Chaos de Luxe: Das neue D-Gefühl

Die Demut kam mit den Krautfleckerln serviert.
Polly Adler

Polly Adler

Eigentlich kann ich das Wort Demut nicht leiden. Es riecht nach so einem spießig-frömmelnden Mief, aber das Gefühl macht sich breit. Nicht nur in mir, auch bei vielen anderen. Trotz hohen Zermürbungsgraden.

F, die an Instagramitis leidet und unter jedem geposteten Ich-im-Einklang-mit-Mutter-Natur-Bild ein #soblessed setzt, sagte mit leichtem Tremolo: „Bist denn du deppert, was wird man jetzt nicht dankbar für Dinge, für die man früher nicht einmal eine Augenbraue gehoben hat.“ Neulich ist sie fast in Tränen ausgebrochen, als sie zu einem Zwei-Personen-Haushalt-Dinner bei einem Nachbar-Pärchen geladen war.

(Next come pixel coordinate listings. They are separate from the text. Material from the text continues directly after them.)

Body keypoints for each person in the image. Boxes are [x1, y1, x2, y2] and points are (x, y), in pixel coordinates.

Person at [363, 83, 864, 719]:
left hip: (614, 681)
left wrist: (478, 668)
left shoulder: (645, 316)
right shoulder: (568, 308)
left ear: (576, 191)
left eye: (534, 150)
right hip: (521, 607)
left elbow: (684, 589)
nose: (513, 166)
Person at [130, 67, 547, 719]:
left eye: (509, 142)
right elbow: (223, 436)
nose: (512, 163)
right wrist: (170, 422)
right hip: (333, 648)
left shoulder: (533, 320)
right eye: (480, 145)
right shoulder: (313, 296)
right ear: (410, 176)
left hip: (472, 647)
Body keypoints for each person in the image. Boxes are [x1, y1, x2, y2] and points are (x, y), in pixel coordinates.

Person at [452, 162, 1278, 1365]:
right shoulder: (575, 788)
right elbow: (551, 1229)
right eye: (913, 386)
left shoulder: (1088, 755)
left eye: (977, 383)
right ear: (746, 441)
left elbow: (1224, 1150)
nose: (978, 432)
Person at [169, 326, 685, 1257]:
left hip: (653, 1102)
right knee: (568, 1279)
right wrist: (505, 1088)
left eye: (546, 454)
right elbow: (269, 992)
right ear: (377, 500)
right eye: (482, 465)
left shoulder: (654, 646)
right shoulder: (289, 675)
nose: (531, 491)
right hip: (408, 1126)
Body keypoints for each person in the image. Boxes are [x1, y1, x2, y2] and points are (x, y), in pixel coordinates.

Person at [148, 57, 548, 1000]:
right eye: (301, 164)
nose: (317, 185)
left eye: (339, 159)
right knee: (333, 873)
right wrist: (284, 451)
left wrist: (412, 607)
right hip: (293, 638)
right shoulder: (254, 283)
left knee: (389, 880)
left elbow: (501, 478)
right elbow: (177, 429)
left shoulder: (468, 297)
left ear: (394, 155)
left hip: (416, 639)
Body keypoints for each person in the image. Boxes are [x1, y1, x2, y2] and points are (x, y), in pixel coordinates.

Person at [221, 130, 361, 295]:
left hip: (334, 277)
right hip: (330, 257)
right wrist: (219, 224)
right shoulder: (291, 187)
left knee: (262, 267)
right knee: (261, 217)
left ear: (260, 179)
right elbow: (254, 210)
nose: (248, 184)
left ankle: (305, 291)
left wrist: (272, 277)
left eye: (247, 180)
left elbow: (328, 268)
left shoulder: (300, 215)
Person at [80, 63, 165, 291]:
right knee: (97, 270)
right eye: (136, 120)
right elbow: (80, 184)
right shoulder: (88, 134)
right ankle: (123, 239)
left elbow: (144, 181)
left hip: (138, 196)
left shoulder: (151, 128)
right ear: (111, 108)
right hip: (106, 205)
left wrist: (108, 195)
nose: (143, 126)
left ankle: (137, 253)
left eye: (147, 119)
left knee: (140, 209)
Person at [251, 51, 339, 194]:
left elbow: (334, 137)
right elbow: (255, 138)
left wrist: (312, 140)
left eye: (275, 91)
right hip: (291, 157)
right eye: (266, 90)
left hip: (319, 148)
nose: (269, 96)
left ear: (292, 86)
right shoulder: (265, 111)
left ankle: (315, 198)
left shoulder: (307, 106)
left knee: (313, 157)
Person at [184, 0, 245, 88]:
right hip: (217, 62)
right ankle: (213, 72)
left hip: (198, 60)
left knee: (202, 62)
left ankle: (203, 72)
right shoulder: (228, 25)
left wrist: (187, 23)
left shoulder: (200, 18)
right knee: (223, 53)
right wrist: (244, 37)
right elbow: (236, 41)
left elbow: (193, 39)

Bislang hatte man sich am Gang immer nur zugenickt.

Es gab kein Tralala-Essen, sondern herrlich ehrliche Krautfleckerln. Und Offenheit zum Schnaps. Die Dame des Hauses sprach von ihren dunklen Zuständen und F, die nahezu jeden Psychotherapeuten in dieser Stadt ausgecheckt hat (eine Art Hobbymanie), versprach zu helfen. Der Mann hatte seit Monaten keinen Kellner-Job. Ohne die Pandemie-Ausnahme hätte sie vielleicht aus falscher Scham „ihre Tiefs vergraben“. „Du redest mit eigentlich nahezu fremden Menschen über intime Dinge“, sagte F, „vielleicht ist diese f** C-Zeit auch ein großer Crashkurs an Empathie und ein bisschen Demut für uns alle.“

Der grassierende Impfneid und die selbst ernannten Vakzin-VIPS bringen zwar wieder allzu Menschliches zum Tragen, aber ansonsten hat das Leben im Abstandsuniversum auch Schönes entstehen lassen. Ich habe zu jenen Menschen, die mir ohnehin nahe waren, eine noch größere Nähe entwickelt. Die Fassaden-Turnerei hat bei vielen abgenommen. Und ich habe trotz Verlusten, Stress und Ängsten gelernt, wieder mit den Selbstverständlichkeiten zu schmusen. Bist denn du deppert, das fühlt sich eigentlich ziemlich gut an. Hat hoffentlich kein Ablaufdatum, dieses D-Gefühl.